Playing a pivotal role as “Japan’s Keynes” by implementing countercyclical fiscal and monetary policies to bring about economic recovery during the Great Depression between 1931 and 1936, Takahashi Korekiyo (1854-1936) is regarded as one of the most important financial statesmen in Japan between the Meiji Restoration and World War II. An advocate of international cooperation, the decentralization of governmental power, of limiting military expenditures, and of civilian control of the military and foreign policy, Takahashi was a liberal visionary and the last fortress against the rise of aggressive militarism. Facing strong resistance to his critique of excessive military spending from the Army and Navy, he was assassinated by young army officers in the coup d’etat attempt of February 26, 1936.

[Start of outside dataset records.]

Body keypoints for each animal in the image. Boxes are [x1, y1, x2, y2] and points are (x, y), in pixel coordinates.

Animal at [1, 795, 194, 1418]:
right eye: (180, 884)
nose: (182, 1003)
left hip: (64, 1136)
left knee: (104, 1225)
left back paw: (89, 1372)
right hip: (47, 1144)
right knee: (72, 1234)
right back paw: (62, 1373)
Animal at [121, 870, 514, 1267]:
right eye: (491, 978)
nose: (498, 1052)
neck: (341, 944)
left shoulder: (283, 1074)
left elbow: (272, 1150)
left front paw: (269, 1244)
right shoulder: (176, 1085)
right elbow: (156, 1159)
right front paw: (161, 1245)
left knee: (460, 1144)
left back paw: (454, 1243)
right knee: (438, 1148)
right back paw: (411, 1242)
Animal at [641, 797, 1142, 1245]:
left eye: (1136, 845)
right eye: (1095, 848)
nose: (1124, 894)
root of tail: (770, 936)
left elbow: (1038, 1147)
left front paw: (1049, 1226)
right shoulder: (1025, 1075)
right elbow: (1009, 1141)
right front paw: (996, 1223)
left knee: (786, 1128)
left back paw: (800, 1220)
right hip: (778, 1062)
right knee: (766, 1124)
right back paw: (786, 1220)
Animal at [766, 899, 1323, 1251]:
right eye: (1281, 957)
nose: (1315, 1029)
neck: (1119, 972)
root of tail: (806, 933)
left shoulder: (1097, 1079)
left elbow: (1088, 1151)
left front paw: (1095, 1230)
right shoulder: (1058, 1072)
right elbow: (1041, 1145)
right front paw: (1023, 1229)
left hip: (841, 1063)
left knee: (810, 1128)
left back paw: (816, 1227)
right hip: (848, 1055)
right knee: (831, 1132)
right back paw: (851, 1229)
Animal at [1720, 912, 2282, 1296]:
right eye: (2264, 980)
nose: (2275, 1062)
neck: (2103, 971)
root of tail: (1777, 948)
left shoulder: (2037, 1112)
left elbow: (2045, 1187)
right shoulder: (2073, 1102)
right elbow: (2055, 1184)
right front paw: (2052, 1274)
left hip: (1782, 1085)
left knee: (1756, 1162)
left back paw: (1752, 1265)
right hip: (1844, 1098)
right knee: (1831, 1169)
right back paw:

In the light of the current economic and socio-political situation in Japan, evident in widening gaps in income between rich and poor, lessened employment opportunities, increasing demand from both inside and outside Japan for it to play a greater role in international military and security affairs, and debates over how schools should teach about Japan’s past, what can we learn from Takahashi’s liberal vision and ideas? Based on his recent publication of a biography of Takahashi entitled from Foot Soldier to Finance Minister: Takahashi Korekiyo, Japan’s Keynes, in this lecture Prof. Richard Smethurst will trace Takahashi’s life and works, highlight the contemporary significance of his thought and actions, and draw on historical lessons in exploring Japan’s future direction.

Dr. Richard Smethurst

Dr. Richard SmethurstDr. Richard Smethurst received his Ph.D. from the University of Michigan and is a well-known scholar of the modern history of Japan, especially Japanese economic history. He has written numerous papers and books including From Foot Soldier to Finance Minister: Takahashi Korekiyo, Japan’s Keynes (Harvard University Asia Center, 2007), to be published in Japanese by Toyo Keizai Shinposha in 2008, Agricultural Development and Tenancy Disputes in Japan, 1870-1940 (Princeton University Press, 1986) and A Social Basis for Prewar Japanese Militarism: The Army and the Rural Community (University of California Press, 1974).